The US subsidiary of Japan's Astellas Pharma says it has received approval from the Food and Drug Administration for an additional indication for its drug Vaprisol which is used to treat a life-threatening condition that occurs when the body's blood sodium level falls significantly below normal.
The agency has given the go-ahead to Vaprisol (conivaptan), which was first approved in December 2005 to treat euvolemic hyponatremia, which occurs when the body retains water but not sodium, for the related condition of hypervolemic hyponatremia, in which the body retains water and sodium, but more of the former.
Vaprisol is an arginine vasopressin antagonist, and induces water loss without depleting sodium and other electrolytes, unlike diuretic drugs, and Astellas noted that it is the world's first drug specifically approved to treat hyponatremia, which is estimated to affect up to 4% of hospitalised patients in the USA each year.
Common causes of the condition include advanced kidney failure, cancer, hypothyroidism and chronic high blood pressure.
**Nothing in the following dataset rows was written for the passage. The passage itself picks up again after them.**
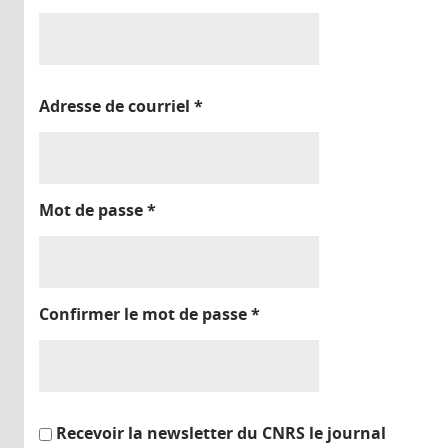
Adresse de courriel
*
Mot de passe
*
Confirmer le mot de passe
*
Recevoir la newsletter du CNRS le journal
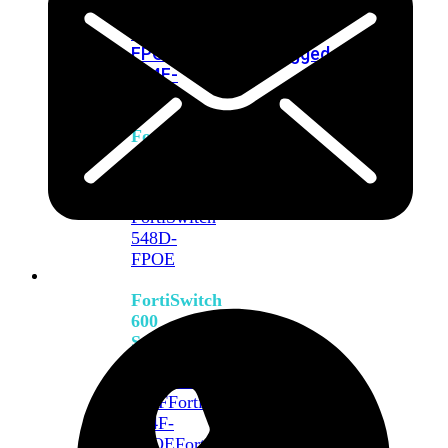
FPOE
FortiSwitch
M426E-
FPOE
FortiSwitchRugged
424F-
POE
FortiSwitch
500
Series
FortiSwitch
548D-
FPOE
FortiSwitch
600
Series
FortiSwitch
624F
FortiSwitch
624F-
FPOE
FortiSwitch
Although many patients with hyponatremia show no symptoms, in severe cases, it may result in swelling of the brain, respiratory arrest and death.
Yoshihiko Hatanaka, chief executive at Astellas Pharma US, said that this additional indication, Vaprisol “will provide physicians with an important new treatment option for patients with this often serious condition.” The company has previously said that the drug has the potential to become a $100 million-a-year product.